» Reading passage:
******

US Diary: the sad state of the nation (on neocons, lame-duck Bush, unemployed teens & Americans getting shorter)
1. Neocon II: Lie Hard with a Vengeance
By Matt Taibbi/Rolling Stone
Call it the Leslie Nielsen effect. Your first attempt at a show-biz career fizzles out and dies, but your failure is so quirky and charming that it wins you a whole second career. Think Robert Goulet, Bill Shatner, even John Travolta. America loves a brave second act, particularly one that doesn't mind doing a take or two with egg still on his face.
What the Zucker brothers did for actors, the neocons are now doing for politics. In the first six years of the Bush presidency the administration's ideological nucleus -- a tribe of humorless conservative revolutionaries led by Dick Cheney and including the likes of Paul Wolfowitz, Richard Perle, Doug Feith and Elliott Abrams -- racked up a startling record in matters of official policy. From their juking of the case for the Iraq War to their Jacobin-esque purges within the government's intelligence apparatus to their paranoid and sometimes criminal fragging of political enemies great and minor, the neoconservatives working for George Bush botched virtually every important move they made in the last six years.
Moreover, each time they used the presidency's bully pulpit to make a prediction, be it about the post-invasion spread of democracy in the Middle East, the utility of Iraqi oil revenues in financing the occupation, or the chilling effect our presence in Iraq would have on Palestinian resolve, more or less exactly the opposite ended up taking place.
And yet, despite the walloping defeat of the Republicans in the 2006 midterm elections that seemed to spell the end of neocon rule in Washington, the clowns are once again spilling out of the Volkswagen. Lately the neocons seem to be all over the public airwaves, and not as the targets of purgative public flogging or tarring ceremonies, but as the subjects of serious interviews, with respected journalists treating them like real human beings with real opinions. Even worse, a few are still in office, and appear to be cooking up a last-minute encore before the curtain finally comes down in '08.

******

[Records from a data source]
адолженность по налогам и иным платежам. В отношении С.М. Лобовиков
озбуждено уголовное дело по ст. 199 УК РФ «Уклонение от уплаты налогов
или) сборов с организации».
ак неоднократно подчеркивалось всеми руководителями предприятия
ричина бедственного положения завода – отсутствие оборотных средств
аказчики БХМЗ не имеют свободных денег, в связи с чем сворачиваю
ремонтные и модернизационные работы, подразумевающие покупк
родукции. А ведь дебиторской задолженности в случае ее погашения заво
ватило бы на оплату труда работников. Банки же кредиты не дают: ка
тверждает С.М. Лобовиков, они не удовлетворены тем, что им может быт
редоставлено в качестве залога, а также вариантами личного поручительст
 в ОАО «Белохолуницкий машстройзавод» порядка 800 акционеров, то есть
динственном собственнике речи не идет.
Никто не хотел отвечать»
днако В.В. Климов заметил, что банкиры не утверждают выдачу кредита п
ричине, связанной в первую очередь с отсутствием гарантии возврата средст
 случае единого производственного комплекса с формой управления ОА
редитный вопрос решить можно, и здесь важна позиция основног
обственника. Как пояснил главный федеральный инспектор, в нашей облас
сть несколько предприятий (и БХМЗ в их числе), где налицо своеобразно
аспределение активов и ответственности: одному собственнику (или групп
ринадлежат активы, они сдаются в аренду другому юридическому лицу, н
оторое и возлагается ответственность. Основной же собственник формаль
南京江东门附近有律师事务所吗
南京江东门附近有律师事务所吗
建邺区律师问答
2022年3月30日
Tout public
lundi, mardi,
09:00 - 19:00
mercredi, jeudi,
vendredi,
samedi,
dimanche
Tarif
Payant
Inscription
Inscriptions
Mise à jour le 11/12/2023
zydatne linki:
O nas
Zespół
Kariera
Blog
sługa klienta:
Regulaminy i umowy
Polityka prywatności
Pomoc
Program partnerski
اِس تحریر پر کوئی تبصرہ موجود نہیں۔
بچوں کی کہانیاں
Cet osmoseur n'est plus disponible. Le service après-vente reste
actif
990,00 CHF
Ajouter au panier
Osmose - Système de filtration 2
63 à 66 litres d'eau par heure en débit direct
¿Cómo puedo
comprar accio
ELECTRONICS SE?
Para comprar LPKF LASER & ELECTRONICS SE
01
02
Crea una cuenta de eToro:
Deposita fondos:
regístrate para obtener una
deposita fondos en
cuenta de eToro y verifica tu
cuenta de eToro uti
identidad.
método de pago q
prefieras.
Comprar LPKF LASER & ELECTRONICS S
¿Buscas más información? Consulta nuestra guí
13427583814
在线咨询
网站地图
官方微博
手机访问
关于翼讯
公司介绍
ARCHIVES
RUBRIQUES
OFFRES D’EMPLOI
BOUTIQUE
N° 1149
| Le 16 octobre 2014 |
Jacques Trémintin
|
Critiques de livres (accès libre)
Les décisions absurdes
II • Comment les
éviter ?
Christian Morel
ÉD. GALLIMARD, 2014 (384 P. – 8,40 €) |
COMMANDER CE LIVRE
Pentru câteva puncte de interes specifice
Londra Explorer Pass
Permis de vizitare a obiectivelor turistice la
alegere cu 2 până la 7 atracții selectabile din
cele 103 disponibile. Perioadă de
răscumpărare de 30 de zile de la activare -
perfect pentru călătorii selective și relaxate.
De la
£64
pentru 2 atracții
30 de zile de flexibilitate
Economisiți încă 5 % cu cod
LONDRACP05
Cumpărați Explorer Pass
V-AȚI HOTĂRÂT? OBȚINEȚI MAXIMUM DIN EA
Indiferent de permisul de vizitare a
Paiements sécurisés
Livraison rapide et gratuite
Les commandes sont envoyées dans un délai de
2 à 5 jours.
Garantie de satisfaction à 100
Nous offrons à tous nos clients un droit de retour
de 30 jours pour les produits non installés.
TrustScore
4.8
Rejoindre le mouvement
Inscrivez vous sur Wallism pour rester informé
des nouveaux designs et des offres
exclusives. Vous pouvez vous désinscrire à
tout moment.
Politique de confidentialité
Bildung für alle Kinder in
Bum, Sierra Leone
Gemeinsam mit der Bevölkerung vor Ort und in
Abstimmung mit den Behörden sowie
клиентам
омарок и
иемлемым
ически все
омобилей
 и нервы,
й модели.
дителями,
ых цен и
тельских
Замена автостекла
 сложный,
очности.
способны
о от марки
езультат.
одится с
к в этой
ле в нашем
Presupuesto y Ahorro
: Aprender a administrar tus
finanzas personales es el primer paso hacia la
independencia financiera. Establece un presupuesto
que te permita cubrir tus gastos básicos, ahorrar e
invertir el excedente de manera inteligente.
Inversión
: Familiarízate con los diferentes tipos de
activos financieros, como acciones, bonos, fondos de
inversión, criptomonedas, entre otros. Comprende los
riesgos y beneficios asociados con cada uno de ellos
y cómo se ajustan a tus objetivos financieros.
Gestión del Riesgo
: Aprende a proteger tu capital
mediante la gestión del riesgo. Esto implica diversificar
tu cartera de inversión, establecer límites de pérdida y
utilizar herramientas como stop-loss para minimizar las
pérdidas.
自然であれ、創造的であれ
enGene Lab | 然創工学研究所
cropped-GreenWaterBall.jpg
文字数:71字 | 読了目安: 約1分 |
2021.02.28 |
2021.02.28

******

» Questions on the material:
**a)** Translate this sentence from the article on the neocons into Spanish: "What the Zucker brothers did for actors, the neocons are now doing for politics."
**b)** According to the article on the neocons, who led the administration's ideological nucleus?
**c)** Transcribe the passage of the article on the neocons that begins at the words "And yet, despite" and stops after the words "down in '08.".
The rows are not needed for this work.

» Exercise answers:
**a)** Lo que los hermanos Zucker hicieron por los actores, los neoconservadores lo están haciendo ahora por la política.

**b)** Dick Cheney.

**c)**
And yet, despite the walloping defeat of the Republicans in the 2006 midterm elections that seemed to spell the end of neocon rule in Washington, the clowns are once again spilling out of the Volkswagen. Lately the neocons seem to be all over the public airwaves, and not as the targets of purgative public flogging or tarring ceremonies, but as the subjects of serious interviews, with respected journalists treating them like real human beings with real opinions. Even worse, a few are still in office, and appear to be cooking up a last-minute encore before the curtain finally comes down in '08.